Using evidence from historical sedimentation mercury levels, this database would also be able to measure amounts of mercury emitted from coal-fired power stations in NSW. This is timely given that Australia has signed (and is anticipated to ratify) the Minamata Convention to reduce global Hg emissions (which came into force in August 2017).

Figure 2 – Professor Simon Haberle demonstrating a sediment core, just collected, containing the historical profile of mercury.

The use of coal in thermal power plants is one of the major sources of mercury in the environment. After being emitted, mercury can travel and reside in the atmosphere for up to one year until it is is deposited into a range of ecosystems, including lakes. This makes lakes useful indicators of mercury contamination as they contain a historical record of metals in the surrounding environment. These records enable reconstruction of natural histories of metal pollution which is especially useful in areas where there are no other forms of monitoring of environmental contaminants (Figure 2).

Mercury and other metals can enter lakes in at least two ways: (1) atmospheric transport with deposition directly into the lake (2) via inputs of contaminants either through runoff from catchment soils or surfaces (Figure 3). Contaminants that become strongly bound to particles may then be trapped in lakes where sediments tend to settle. Provided there is little sediment mixing or post-deposition mobility, sediments can provide a reliable history of contaminant burdens to the lake (Figure 3). Often, the source of the contaminant can be inferred by comparing the date of contaminant appearance and a known date of discharge as seen in a core. Information can also be derived from the isotopic composition of the chemical.

Figure 3- Once mercury is emitted by industrial processes into the atmosphere, it can enter lakes via: (1) atmospheric deposition (with dust, rain or snow); (2) watershed runoff.

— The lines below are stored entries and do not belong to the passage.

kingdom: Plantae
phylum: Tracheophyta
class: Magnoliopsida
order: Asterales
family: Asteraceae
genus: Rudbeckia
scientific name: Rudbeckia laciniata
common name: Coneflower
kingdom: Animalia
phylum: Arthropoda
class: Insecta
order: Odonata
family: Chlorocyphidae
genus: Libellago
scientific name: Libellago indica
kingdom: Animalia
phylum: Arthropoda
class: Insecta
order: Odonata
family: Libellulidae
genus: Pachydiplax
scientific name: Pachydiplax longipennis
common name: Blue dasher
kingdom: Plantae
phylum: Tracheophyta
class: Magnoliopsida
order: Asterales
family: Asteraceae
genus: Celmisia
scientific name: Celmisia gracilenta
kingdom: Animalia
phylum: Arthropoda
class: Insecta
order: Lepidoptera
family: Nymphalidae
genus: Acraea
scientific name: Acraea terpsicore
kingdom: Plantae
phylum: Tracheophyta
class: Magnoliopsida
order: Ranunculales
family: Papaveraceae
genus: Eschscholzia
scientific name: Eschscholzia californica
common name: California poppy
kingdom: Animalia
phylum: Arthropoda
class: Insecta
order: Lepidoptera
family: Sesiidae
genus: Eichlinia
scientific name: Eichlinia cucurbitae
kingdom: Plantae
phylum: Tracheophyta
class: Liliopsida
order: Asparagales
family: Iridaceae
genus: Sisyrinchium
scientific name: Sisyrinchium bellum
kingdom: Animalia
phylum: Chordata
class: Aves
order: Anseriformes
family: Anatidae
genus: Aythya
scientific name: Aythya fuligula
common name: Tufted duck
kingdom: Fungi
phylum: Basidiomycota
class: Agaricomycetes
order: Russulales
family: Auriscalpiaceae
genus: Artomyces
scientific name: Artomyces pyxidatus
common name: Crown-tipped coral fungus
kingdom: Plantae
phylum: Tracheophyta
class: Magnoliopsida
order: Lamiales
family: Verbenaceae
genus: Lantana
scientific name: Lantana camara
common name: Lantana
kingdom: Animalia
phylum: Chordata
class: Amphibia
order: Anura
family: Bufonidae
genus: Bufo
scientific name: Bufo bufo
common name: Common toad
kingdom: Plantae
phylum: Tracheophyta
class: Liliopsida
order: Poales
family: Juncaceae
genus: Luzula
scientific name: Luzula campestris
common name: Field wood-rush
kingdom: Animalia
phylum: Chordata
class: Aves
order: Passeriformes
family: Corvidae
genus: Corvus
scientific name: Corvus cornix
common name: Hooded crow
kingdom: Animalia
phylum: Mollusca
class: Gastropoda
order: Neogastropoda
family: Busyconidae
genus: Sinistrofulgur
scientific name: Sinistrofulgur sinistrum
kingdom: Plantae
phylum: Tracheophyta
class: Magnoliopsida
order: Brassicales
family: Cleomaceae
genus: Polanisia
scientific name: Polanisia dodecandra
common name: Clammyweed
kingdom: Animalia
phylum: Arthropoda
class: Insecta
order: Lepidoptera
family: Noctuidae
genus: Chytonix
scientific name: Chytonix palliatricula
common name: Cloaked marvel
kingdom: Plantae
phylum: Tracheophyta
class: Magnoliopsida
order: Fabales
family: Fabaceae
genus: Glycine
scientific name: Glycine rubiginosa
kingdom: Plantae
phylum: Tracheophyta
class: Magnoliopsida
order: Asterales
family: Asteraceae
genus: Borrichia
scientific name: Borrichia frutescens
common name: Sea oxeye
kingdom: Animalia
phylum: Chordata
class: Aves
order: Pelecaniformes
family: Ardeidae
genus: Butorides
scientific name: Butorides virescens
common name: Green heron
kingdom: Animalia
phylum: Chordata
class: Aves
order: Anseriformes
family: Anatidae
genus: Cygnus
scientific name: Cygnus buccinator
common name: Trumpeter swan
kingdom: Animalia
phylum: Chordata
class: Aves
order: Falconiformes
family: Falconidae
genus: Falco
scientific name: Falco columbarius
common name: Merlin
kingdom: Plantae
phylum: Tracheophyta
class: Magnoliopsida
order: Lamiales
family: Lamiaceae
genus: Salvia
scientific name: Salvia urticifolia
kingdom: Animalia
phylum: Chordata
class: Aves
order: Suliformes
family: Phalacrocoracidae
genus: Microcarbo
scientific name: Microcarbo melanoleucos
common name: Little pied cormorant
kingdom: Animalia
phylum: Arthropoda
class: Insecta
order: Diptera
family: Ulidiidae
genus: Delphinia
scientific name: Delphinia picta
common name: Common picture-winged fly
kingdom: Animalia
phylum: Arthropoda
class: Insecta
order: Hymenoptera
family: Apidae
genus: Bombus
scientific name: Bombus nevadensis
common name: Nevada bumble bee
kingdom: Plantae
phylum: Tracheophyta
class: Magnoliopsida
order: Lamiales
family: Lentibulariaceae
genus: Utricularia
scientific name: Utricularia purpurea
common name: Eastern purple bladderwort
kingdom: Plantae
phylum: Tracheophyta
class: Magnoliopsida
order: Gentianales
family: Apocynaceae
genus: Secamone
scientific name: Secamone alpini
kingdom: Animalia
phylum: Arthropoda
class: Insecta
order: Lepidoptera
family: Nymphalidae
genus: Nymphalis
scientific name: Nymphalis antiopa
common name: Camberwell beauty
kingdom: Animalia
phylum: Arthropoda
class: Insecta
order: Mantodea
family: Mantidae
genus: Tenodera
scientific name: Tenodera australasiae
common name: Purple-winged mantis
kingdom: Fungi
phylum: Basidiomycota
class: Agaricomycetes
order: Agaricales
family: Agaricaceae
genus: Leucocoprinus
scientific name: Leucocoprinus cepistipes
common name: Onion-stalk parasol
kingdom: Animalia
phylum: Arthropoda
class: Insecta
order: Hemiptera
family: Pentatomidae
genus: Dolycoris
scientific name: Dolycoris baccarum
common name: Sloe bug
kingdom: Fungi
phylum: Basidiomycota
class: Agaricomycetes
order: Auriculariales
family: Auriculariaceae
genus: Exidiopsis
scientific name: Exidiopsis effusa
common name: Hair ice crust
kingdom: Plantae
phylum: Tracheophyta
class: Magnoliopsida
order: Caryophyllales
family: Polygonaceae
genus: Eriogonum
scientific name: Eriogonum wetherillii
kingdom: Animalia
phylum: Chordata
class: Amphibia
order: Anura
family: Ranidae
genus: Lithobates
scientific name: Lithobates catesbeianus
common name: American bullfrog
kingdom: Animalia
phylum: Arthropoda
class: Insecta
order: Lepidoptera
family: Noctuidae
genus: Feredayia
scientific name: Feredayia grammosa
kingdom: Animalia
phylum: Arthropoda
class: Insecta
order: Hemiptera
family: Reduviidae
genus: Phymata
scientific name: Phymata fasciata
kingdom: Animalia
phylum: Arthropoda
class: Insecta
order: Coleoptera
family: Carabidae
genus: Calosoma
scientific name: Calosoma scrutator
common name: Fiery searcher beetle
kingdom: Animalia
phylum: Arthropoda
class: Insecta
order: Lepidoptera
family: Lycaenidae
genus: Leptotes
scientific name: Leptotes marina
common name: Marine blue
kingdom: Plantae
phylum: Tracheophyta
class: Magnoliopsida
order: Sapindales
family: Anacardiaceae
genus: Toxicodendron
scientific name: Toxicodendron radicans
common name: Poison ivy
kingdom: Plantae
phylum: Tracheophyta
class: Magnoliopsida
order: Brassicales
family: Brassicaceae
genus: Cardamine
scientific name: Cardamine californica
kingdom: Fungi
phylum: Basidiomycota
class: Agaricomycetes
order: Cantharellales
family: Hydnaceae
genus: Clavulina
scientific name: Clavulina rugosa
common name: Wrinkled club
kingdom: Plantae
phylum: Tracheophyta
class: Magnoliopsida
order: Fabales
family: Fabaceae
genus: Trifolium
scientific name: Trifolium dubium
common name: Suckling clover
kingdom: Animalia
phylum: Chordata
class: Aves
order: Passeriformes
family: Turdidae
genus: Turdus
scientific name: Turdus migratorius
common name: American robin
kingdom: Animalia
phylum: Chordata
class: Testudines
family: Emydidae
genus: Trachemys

The first phase of this study is to investigate if these two power stations have increased natural mercury concentration in the environment. In this context, we collected sediment cores from Glenbawn Dam, a reservoir dam 30 km North of Liddell and Bayswater Power Stations. This dam was constructed in 1957, before Liddell and Bayswater coal-fired power stations were commissioned. These conditions enable us to measure mercury concentrations prior to the time power stations were commissioned. Establishing the background concentrations is an important step to ensure there is sufficient data to compare with standard reference values of modern mercury concentrations..

Our pilot results have shown that mercury has increased four-fold since the construction of Glenbawn Dam in 1957 (Figure 4). The Mercury Australia team is currently dating the layers of sediments using Pb-210 techniques to establish with precision the exact year mercury concentrations have started increasing.

Figure 4 – Historical profile of mercury concentrations in sediments of the Glenbawn Dam.

Now that we have identified a significant increase in mercury within the vicinity of Hunter Valley power stations, researchers are expanding this study to several lakes in Australia. This wider investigation aims to understand the spatial distribution of mercury contamination. In addition, researchers are conducting mercury isotope analyses to distinguish the origin of Hg in sediments.

The results of this study will support power stations to better understand their historical mercury emission and to comply with the requirements of the Minamata Convention once Australia ratifies this international treaty on mercury emissions. The results of this study also reinforce the need for the Australian government to ratify and implement the Minamata Convention.